Remove these two. They belong in /boot/loader.conf. But you don't need to load them anyway. Both sound(4) and snd_hda(4) are already built-in with the GENERIC kernel so they don't need to be loaded.


----------



## Gridsah (Jul 29, 2021)

SirDice said:


> Remove these two. They belong in /boot/loader.conf. But you don't need to load them anyway. Both sound(4) and snd_hda(4) are already built-in with the GENERIC kernel so they don't need to be loaded.


Thank you for reminding me. I removed the two lines, but the problem is still here.

I guess the screen blink and blacked screen may caused by Realtek ALC283 driver or intel HD4400 (i915) driver?

Realtek ALC283 is my default audio out device, but I am sure no voice out from it.
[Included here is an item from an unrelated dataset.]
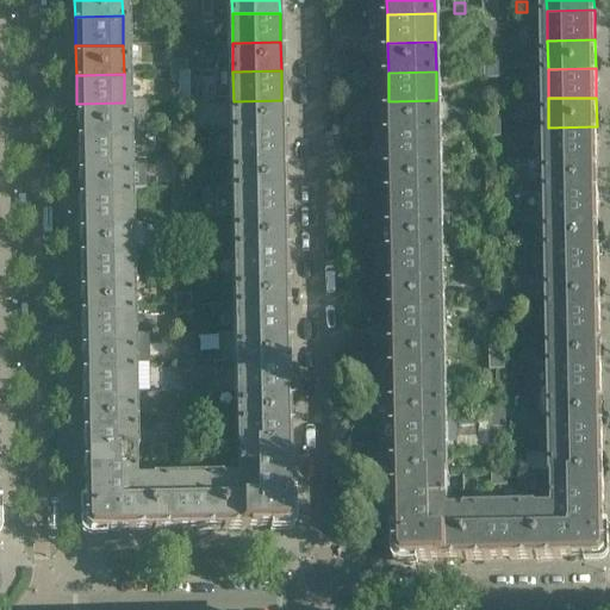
[(282,129),(281,100),(234,101),(234,130),(282,129)]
After I selected Intel Haswell (HDMI/DP 8ch) as my voice out device, the screen problem happned.


----------



## the3ajm (Jul 31, 2021)

Have you tried switching to an older video driver i915kms that comes with the kernel? Looks like you might be using the newer one.


----------



## fbsd_ (Aug 2, 2021)

SirDice said:


> Remove these two. They belong in /boot/loader.conf. But you don't need to load them anyway. Both sound(4) and snd_hda(4) are already built-in with the GENERIC kernel so they don't need to be loaded.


Yea as SirDice told me before, you need to add anything that contains 'load' to /boot/loader.conf


----------



## grahamperrin@ (Aug 7, 2021)

Gridsah said:


> … Firefox … After I selected Intel Haswell (HDMI/DP 8ch) as my voice out device, the screen problem happned.



Maybe irrelevant, but try `media.cubeb.backend` `oss`

<https://www.freshports.org/www/firefox/#message>


----------